Others note that the use of blockchain will not solve many of the issues associated with voting integrity. Even an immutable and transparent blockchain ledger can’t prevent vote tampering upstream or downstream of the blockchain itself. Phone-based malware could interfere with the voting submission to the blockchain, switching your vote from candidate X to candidate Y before it is uploaded onto the blockchain; and unlike digitally scanned paper ballots, voting on the blockchain leaves no verifiable paper trail that could prove whether corrupted software reading the blockchain ledgers read the votes incorrectly, maliciously or otherwise.
Moreover, while all internet-based voting lends itself to the possibility of vote buying, the transparency of the blockchain, even when encrypted, could allow vote buyers to confirm that the bought vote was actually placed, an integral part of the illicit transaction.

▬▬▬▬▬▬▬▬▬▬

## TASK INSTRUCTIONS
Extend the passage on blockchain voting from where it stops.

▬▬▬▬▬▬▬▬▬▬

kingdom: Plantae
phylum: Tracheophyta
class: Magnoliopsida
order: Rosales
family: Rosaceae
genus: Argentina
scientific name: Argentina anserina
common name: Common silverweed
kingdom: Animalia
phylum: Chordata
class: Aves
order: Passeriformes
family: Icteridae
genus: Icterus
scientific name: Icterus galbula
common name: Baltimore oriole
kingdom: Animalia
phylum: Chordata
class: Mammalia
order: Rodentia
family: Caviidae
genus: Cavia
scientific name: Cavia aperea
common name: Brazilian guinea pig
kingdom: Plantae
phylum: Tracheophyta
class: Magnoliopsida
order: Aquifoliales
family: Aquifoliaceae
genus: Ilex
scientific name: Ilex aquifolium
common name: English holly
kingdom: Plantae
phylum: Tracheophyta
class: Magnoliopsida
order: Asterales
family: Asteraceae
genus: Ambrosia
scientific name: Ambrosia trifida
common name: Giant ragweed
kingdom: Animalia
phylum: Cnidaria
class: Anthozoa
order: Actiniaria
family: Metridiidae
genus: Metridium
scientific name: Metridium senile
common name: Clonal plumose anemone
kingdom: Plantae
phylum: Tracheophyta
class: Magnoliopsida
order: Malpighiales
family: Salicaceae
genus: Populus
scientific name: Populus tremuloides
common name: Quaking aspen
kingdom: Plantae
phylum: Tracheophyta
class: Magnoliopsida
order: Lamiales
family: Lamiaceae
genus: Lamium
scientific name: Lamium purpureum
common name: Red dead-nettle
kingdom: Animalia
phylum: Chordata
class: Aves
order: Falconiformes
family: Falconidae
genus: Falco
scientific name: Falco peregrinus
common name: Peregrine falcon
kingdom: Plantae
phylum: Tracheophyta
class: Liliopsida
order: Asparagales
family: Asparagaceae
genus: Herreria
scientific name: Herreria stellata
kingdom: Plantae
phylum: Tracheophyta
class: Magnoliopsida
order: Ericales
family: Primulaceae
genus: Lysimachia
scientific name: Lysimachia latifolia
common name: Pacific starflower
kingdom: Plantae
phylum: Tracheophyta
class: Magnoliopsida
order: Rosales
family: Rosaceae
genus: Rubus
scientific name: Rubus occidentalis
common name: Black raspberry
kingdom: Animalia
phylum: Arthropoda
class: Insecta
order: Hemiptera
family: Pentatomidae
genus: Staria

▬▬▬▬▬▬▬▬▬▬

## OUTPUT BELOW
There are also concerns that as people are already constantly losing their cryptographic keys, many voters will be disenfranchised in the likely event of their key being lost. Additionally, internet outages could cripple the voting process both blockchain based and otherwise. And finally, the companies that are developing the infrastructure for blockchain systems may be loathe to share their proprietary software and information for any researcher to assess the reliability of the system.
Those in favor of blockchain, particularly when the system is augmented with two-factor and biometric identification, point to the value of even a partially decentralized system where the verifiers of the blocks would be limited to a handful of typically trusted academic institutions and non-governmental organizations rather than the entirety of the blockchain community, which could potentially open up the system to malicious and foreign actors. But even these trusted institutions are run by humans who could collude to change the results of the elections.
There are other internet-based alternatives to blockchain based systems. The end-to-end verifiable voting (E2E-V) systems might be more capable of providing anonymity as well as vote validation, verification, and secrecy. These systems are supposed to be capable of verifying that your vote was counted without disclosing the content of that vote. But these systems also still need to be hardened against cybersecurity attacks, particularly denial of service (DoS) attacks.
Given all the added uncertainty, the use of any digital technology still makes little sense in the relatively simple, single vote Israel system, as compared to the complicated, multi-tiered ballots of America’s elections.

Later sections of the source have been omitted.